Old Hymns and Hope - revised

"The Dust Bin of History" was the name of a column I wrote. Its sole purpose was to bring attention to 21st century people who just "didn't get it.” Usually, they were very odd and second-rate characters found on the third paragraph of a news story who were caught up in ideas popular a hundred years ago, or even worse, pretending they understood how concepts expressed a hundred or even a thousand years ago should be interpreted today.

But located on the front or back of a newspaper, each of them had one common characteristic: their voice and/or actions represented ideas, faiths or political points of view that people in the successive generations from now, will just shake their head and wonder, “Why?”

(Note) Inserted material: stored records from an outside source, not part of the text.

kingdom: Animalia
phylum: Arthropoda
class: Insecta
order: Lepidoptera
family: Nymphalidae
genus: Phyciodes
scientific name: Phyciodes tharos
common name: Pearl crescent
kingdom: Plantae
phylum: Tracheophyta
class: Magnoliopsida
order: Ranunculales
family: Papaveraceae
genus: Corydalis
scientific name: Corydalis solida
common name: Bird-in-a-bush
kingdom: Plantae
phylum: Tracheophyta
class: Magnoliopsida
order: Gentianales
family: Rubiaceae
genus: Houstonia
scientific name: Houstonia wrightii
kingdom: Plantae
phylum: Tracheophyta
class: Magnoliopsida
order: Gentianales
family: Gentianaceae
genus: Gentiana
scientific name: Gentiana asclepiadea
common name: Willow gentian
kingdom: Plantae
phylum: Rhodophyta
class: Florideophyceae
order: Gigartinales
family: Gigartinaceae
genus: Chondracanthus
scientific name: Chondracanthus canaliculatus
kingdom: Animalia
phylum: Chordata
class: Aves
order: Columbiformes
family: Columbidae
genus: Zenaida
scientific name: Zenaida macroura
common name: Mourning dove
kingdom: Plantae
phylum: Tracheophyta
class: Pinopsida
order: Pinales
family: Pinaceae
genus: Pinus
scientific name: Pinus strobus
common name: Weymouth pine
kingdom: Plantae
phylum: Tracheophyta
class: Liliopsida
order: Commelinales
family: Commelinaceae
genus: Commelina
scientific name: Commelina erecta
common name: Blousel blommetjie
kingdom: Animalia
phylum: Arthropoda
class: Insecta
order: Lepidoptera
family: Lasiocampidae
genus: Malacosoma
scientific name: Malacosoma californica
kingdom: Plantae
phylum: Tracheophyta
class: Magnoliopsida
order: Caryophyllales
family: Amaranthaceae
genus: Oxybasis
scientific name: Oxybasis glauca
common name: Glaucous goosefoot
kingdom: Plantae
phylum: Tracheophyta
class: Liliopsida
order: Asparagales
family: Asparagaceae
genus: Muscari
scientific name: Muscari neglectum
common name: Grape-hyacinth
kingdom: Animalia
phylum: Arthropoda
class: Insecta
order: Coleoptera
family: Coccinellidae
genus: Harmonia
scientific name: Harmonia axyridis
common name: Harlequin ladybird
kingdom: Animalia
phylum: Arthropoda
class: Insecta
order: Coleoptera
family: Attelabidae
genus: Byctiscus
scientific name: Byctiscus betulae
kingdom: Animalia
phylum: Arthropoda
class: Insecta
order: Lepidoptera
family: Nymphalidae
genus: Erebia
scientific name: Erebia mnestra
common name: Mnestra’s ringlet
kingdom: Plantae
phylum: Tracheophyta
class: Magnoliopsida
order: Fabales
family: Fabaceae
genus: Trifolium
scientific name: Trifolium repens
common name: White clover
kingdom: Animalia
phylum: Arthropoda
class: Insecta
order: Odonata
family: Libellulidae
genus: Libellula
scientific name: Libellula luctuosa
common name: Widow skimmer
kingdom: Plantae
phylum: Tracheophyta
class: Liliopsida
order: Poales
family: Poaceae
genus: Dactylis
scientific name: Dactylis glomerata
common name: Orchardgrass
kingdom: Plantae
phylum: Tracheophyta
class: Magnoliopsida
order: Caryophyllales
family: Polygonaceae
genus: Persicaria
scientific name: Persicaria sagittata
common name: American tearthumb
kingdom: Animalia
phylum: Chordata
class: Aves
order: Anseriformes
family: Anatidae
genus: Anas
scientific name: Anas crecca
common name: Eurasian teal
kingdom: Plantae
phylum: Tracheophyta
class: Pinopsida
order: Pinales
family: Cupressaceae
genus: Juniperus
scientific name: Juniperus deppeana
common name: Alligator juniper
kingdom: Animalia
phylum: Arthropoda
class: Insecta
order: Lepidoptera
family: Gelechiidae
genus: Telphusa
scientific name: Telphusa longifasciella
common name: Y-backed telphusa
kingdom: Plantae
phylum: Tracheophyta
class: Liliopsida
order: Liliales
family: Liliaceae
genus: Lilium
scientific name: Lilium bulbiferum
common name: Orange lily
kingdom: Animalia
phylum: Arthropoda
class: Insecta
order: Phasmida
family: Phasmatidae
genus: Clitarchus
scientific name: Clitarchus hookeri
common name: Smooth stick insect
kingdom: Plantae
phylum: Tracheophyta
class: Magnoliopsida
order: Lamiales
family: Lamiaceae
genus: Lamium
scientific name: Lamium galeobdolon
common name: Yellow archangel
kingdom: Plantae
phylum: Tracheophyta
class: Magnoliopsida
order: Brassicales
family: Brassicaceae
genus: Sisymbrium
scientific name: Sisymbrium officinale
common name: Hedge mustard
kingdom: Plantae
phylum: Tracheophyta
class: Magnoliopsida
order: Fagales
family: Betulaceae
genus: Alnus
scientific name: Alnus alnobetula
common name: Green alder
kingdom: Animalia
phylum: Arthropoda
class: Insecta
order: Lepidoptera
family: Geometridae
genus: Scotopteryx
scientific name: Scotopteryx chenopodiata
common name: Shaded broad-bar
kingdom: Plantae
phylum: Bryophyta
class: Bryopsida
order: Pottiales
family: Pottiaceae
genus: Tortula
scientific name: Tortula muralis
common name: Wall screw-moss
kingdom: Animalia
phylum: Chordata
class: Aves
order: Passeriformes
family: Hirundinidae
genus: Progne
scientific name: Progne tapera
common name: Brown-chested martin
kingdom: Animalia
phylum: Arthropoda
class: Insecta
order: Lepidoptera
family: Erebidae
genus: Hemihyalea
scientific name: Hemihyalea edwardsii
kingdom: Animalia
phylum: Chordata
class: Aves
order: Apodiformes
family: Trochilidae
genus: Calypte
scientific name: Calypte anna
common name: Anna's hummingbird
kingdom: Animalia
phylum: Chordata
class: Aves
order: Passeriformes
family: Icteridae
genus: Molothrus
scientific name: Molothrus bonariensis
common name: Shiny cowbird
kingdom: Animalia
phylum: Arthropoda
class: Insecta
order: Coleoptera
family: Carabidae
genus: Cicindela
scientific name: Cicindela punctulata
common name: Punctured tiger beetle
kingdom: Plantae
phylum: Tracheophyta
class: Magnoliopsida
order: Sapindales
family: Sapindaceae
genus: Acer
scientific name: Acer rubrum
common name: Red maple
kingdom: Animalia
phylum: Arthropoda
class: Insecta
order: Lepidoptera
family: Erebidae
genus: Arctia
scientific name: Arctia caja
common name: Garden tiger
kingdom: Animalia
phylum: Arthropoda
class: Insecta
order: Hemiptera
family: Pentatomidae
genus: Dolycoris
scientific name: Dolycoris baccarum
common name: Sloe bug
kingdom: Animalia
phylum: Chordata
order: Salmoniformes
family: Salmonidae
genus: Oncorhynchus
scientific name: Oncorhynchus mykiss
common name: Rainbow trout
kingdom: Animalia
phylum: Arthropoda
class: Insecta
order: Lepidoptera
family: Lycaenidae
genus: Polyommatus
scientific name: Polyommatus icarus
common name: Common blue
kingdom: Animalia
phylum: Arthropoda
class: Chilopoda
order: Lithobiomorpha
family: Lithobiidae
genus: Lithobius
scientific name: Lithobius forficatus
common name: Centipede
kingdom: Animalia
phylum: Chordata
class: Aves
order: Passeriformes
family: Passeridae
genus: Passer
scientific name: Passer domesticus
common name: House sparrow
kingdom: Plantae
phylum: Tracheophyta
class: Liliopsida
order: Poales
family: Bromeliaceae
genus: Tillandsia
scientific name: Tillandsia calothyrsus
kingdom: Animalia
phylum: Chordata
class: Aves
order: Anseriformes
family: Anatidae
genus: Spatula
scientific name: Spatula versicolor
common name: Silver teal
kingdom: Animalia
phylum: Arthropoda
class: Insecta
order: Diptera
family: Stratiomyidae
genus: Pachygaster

History is filled with “dust bins” – ideas and people whose names and ideas are forgotten like flecks of dust. Does anyone remember the names of folks who nailed Jesus to a cross, who believed in slavery or who relegated women to the kitchen? Names like Caligula, Jefferson and Hitler come to mind but they were the leaders of lost causes.

I wonder how many of the "common" folks from those times went along with their leaders’ thinking. Did they say, “Well, I’d rather keep my old fashion belief." or "He represents how I feel." or “My tried and true feelings always worked in the past.”

I can never know how people felt then; all I can ask now is; why do change or the future frighten them so.

When I was in college I had a conversation with the Chair of the English department which ended with her saying: “Oh, Frank, logically prejudice cannot survive … not in America.” So in the 70s I thought that if this country could move beyond the “gay" issue, beyond narrow-minded folks and divisive rhetoric, then perhaps, just perhaps, we could move into a brighter future.

Decades later I now realize that some women died before they had the vote; that slaves died enslaved and that many gay persons will never see a world of equal rights...

There is an old Christian hymn whose first line reads: "The strife is o'er, the battle done, the victory of life is won." I can hear the tone as I write those words. It is a restoration song whose words point to that better future.

I live in the hope that the strife surrounding gay persons will be o’er and that the victory of life will be won.

2 comments:

Doorman-Priest said...

This is very good. You need to write more often.

Goofball Mathematizer said...

My sole regret at this moment in time is that I didn't discover your entries while you were still actively creating them.

It's rare to see someone who captures ideas similar to my own; even if that weren't the case, I would owe you an applause: Your hope for a brighter future lets us know that you're still optimistic, at least partially.

Optimism is a difficult thing to muster these days.